In summary, this study is based on the Savitzky‒Golay filtering method and the dynamic threshold method. First, the SOS and EOS on the QTP were extracted from the experimental group via the MSAVI and EVI, respectively, instead of the commonly used NDVI index. To compare the results with those of the experimental group, the SOS, EOS, and LOS were also extracted via each of the vegetation indices (MSAVI, EVI, and NDVI, respectively). Next, we analysed the major land cover type changes on the QTP. The results were subsequently validated on the basis of these land cover changes. Finally, the annual trend of vegetation phenology on the QTP was mapped.

Methods

Study area

The QTP is bounded by the Pamir Plateau in the west and the Himalayas in the south, with a geographic range from longitude 73°18′52″–104°46′59″ E to latitude 26°00′12″–39°46′50″ N. The terrain is low in the southeast and high in the northwest⁷, with an average elevation of approximately 4000 m amsl⁸. Figure 1 shows the study area of this paper, which is based on MODIS global land cover MCD12Q1 data (Doi: https://doi.org/10.5067/MODIS/MCD12Q1.006 (accessed on 24 October 2024)) combined with the geographic latitude and longitude ranges of the QTP. We reclassified the QTP in relation to the actual land cover on the QTP, and the reclassified QTP contained 10 main land cover types: forests, scrublands, meadows, grasslands, permanent wetlands, croplands, urban and built-up areas, snow and ice, bare ground and deserts, and water bodies.

Fig. 1

Geographic extent of the QTP in the study area and reclassified land cover types. The map was created using ArcGIS 10.8.1 (https://www.esri.com/en-us/arcgis/).
###
- [Directive]: According to the vegetation phenology excerpt, how many main land cover types did the reclassified QTP contain?
###
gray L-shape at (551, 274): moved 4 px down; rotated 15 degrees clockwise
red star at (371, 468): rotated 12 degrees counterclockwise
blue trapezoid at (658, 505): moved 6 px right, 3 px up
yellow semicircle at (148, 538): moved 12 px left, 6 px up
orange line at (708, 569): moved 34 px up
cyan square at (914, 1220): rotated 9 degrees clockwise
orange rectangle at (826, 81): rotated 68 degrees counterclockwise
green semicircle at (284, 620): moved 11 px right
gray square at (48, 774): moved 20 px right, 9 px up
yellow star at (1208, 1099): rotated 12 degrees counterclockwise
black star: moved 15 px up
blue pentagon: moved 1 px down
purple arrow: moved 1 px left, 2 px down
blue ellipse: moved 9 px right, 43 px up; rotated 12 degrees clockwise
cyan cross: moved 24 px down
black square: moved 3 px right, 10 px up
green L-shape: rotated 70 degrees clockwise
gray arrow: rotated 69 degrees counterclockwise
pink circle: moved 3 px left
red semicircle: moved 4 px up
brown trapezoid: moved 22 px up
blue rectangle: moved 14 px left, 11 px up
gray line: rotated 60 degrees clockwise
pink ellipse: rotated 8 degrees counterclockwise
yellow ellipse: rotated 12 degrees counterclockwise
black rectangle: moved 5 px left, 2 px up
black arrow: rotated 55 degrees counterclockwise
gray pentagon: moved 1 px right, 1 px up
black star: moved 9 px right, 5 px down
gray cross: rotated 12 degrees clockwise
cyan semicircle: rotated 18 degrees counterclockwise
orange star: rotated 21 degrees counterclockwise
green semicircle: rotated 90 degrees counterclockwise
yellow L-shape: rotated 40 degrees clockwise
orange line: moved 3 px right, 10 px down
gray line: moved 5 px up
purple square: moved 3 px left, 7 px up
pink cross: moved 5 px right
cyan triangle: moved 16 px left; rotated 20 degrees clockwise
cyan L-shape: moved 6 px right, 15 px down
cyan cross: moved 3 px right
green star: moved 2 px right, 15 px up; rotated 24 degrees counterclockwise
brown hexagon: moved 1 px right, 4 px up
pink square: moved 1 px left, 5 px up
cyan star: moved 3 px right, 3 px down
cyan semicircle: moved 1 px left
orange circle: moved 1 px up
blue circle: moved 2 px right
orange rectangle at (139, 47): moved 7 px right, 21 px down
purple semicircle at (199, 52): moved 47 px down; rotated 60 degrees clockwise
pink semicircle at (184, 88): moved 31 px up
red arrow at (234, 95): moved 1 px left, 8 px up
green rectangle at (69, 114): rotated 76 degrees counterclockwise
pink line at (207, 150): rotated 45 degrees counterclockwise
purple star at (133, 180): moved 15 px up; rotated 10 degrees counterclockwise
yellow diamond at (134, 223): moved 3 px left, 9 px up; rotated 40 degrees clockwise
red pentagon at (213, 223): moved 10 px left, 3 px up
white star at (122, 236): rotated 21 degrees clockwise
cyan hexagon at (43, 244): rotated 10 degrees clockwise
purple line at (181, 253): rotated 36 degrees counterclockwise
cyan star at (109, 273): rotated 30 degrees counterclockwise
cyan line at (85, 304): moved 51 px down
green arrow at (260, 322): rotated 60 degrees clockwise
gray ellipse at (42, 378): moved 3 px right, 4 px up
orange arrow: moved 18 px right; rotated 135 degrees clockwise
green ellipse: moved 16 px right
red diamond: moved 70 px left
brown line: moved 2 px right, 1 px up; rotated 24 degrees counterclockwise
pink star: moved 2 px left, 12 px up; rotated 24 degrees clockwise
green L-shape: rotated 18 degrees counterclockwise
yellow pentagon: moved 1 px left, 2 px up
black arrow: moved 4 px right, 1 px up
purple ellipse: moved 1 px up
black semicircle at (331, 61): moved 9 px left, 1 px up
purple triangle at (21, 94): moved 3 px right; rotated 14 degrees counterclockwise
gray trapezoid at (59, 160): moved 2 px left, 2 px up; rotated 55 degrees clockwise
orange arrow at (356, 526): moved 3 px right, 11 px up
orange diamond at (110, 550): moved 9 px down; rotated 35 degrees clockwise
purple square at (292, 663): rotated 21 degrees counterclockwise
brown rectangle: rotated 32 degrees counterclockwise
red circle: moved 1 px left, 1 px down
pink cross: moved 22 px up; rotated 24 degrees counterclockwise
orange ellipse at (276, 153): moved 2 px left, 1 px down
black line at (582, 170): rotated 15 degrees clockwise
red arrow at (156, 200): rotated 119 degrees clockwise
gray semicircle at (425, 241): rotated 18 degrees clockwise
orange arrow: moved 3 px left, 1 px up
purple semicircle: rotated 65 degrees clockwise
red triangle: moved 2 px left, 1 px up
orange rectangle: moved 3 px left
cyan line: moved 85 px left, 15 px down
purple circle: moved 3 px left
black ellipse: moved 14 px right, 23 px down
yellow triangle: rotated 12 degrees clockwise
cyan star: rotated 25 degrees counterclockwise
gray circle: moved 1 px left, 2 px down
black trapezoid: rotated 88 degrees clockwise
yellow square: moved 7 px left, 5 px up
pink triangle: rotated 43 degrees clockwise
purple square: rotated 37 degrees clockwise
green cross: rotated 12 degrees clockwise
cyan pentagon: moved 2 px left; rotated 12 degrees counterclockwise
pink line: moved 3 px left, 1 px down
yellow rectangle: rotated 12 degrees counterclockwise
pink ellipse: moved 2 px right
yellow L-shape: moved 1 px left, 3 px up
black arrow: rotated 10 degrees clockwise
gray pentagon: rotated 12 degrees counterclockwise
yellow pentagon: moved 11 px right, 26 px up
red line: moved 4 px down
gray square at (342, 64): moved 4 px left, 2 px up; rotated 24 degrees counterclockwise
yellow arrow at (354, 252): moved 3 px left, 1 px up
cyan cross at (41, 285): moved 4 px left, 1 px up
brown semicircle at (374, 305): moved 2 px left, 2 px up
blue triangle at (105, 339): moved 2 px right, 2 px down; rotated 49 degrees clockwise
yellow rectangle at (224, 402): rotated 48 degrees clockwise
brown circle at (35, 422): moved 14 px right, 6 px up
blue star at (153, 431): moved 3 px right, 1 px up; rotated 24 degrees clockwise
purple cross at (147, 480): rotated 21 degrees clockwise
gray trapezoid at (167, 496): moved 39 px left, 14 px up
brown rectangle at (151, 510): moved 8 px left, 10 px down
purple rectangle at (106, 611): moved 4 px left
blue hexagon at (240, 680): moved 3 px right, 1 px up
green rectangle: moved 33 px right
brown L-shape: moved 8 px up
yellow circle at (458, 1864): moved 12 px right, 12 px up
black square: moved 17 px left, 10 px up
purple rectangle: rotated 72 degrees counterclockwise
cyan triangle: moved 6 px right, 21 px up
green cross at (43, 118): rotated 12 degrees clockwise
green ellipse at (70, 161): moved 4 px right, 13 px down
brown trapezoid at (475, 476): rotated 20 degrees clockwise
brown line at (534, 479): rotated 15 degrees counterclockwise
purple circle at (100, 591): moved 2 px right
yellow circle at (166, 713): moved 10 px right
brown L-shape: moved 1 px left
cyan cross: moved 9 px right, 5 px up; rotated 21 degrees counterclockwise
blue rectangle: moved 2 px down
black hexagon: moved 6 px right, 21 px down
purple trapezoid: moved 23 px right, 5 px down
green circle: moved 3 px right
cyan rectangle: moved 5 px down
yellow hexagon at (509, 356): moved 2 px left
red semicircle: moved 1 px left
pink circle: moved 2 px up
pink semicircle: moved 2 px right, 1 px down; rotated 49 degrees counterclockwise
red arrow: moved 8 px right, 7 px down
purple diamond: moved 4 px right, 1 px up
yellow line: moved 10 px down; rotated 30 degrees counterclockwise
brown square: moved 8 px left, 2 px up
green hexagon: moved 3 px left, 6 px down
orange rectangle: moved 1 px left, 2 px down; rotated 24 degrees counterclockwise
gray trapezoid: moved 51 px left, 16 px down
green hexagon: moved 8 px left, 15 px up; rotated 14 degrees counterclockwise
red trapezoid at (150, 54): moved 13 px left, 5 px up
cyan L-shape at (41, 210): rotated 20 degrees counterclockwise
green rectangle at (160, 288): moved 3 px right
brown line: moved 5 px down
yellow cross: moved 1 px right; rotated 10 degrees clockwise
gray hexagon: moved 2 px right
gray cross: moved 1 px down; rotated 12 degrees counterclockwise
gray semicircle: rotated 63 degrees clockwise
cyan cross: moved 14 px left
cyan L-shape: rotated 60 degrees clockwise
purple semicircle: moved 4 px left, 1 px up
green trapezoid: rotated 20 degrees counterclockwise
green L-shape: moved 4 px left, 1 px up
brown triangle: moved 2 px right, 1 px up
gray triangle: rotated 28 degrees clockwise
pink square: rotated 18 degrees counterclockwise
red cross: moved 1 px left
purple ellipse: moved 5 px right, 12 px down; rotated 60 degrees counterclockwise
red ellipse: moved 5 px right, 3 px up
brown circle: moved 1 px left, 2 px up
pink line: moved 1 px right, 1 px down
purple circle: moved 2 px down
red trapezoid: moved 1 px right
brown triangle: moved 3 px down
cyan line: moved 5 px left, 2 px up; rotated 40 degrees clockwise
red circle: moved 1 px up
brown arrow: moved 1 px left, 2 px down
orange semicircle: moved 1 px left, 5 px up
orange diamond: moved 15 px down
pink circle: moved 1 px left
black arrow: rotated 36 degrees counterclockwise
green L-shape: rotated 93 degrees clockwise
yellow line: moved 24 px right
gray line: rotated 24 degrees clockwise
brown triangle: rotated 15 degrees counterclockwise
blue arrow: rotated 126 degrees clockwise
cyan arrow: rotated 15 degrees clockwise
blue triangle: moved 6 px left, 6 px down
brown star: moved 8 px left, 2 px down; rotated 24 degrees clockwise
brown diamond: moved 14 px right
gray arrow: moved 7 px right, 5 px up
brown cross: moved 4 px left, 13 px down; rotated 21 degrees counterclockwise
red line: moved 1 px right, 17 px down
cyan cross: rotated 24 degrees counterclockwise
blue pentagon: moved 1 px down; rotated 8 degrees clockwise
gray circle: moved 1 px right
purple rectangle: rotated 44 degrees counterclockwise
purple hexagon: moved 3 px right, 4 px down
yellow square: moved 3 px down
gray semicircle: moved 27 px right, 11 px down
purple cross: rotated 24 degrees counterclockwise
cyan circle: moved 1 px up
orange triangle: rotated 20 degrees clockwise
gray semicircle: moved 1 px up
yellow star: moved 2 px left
###
- [Finished task]: 10